» **Provided text**

What drives consumption: - Spike count — more spikes mean more synaptic operations and higher power - Number of active connections — a synapse is considered active if |weight| > 0.1; only active connections contribute to power (weights below the threshold are treated as pruned). The cost per active synapse is a fixed hardware constant — weight magnitude beyond the threshold does not scale consumption. - Layer type — H1v1 and H1v2 have different hardware cost constants

spks must be a list of spike tensors (batch, timesteps, neurons), one per layer that contributes to power (i.e., layers with incoming synaptic weights).

import torch
import torch.nn as nn
from nwavesdk.layers import H1v2Synapse, H1v2Layer, prepare_net
from nwavesdk.metrics import get_chip_consumption
N_IN, N_HIDDEN, N_OUT, DT = 16, 20, 8, 1e-3

class TwoLayerNet(nn.Module):
    def __init__(self):
        super().__init__()
        self.syn1 = H1v2Synapse(N_IN,     N_HIDDEN, device="cpu")
        self.lyr1 = H1v2Layer(N_HIDDEN, taus=10e-3, dt=DT, layer_topology="FF", device="cpu")
        self.syn2 = H1v2Synapse(N_HIDDEN, N_OUT,    device="cpu")
        self.lyr2 = H1v2Layer(N_OUT,    taus=10e-3, dt=DT, layer_topology="FF", device="cpu")

    def forward(self, x):
        # x: (batch, timesteps, n_in)
        prepare_net(self)

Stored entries
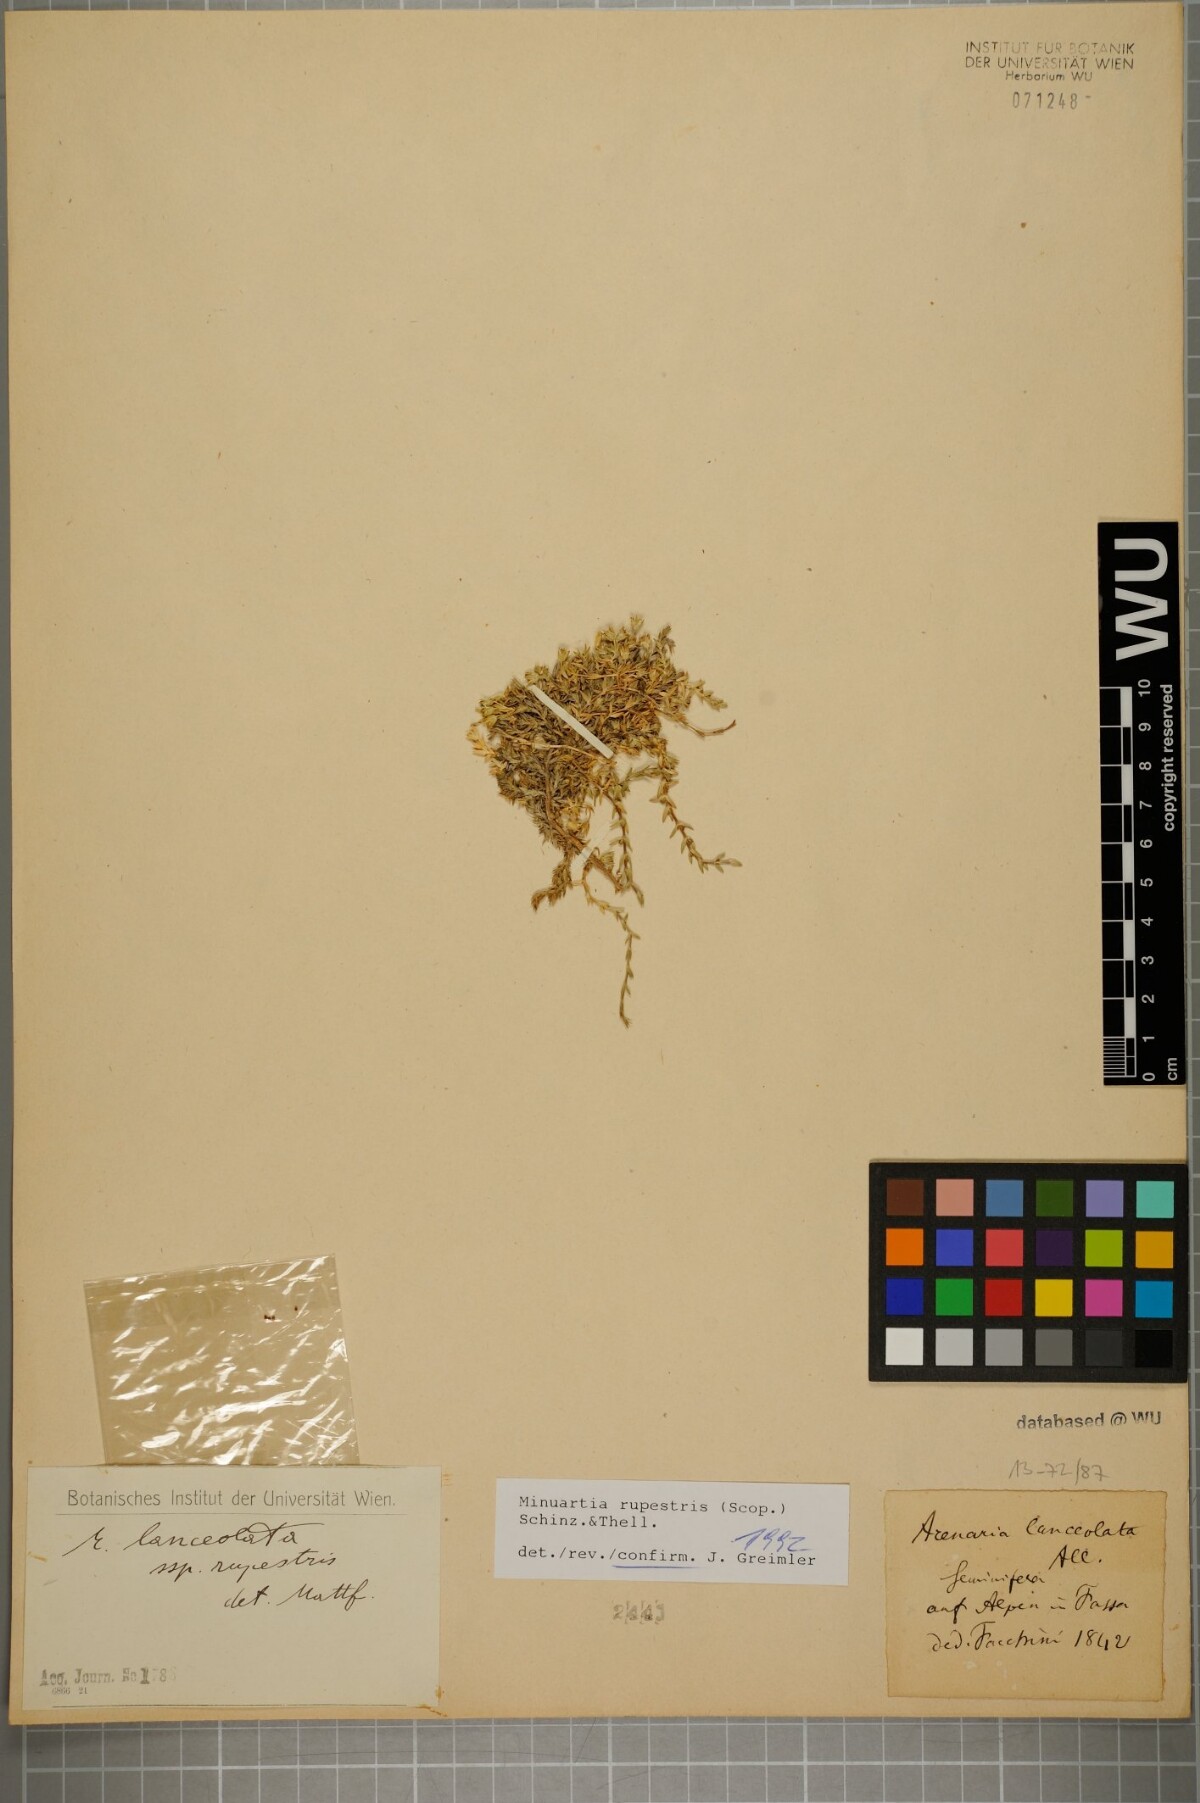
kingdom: Plantae
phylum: Tracheophyta
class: Magnoliopsida
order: Caryophyllales
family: Caryophyllaceae
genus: Facchinia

» **Task set**
(1) Answer these questions about the power-consumption text:
(a) Above what absolute weight value is a synapse treated as active?
(b) What shape does each spike tensor in spks have?
(c) What value is assigned to N_HIDDEN?
(2) Reproduce everything in the power-consumption text from "What drives consumption: - Spike" down to "super().__init__()".

» **Completed exercise**
(1)
(a) 0.1 (a synapse is active if |weight| > 0.1)
(b) (batch, timesteps, neurons)
(c) 20

(2)
What drives consumption: - Spike count — more spikes mean more synaptic operations and higher power - Number of active connections — a synapse is considered active if |weight| > 0.1; only active connections contribute to power (weights below the threshold are treated as pruned). The cost per active synapse is a fixed hardware constant — weight magnitude beyond the threshold does not scale consumption. - Layer type — H1v1 and H1v2 have different hardware cost constants

spks must be a list of spike tensors (batch, timesteps, neurons), one per layer that contributes to power (i.e., layers with incoming synaptic weights).

import torch
import torch.nn as nn
from nwavesdk.layers import H1v2Synapse, H1v2Layer, prepare_net
from nwavesdk.metrics import get_chip_consumption
N_IN, N_HIDDEN, N_OUT, DT = 16, 20, 8, 1e-3

class TwoLayerNet(nn.Module):
    def __init__(self):
        super().__init__()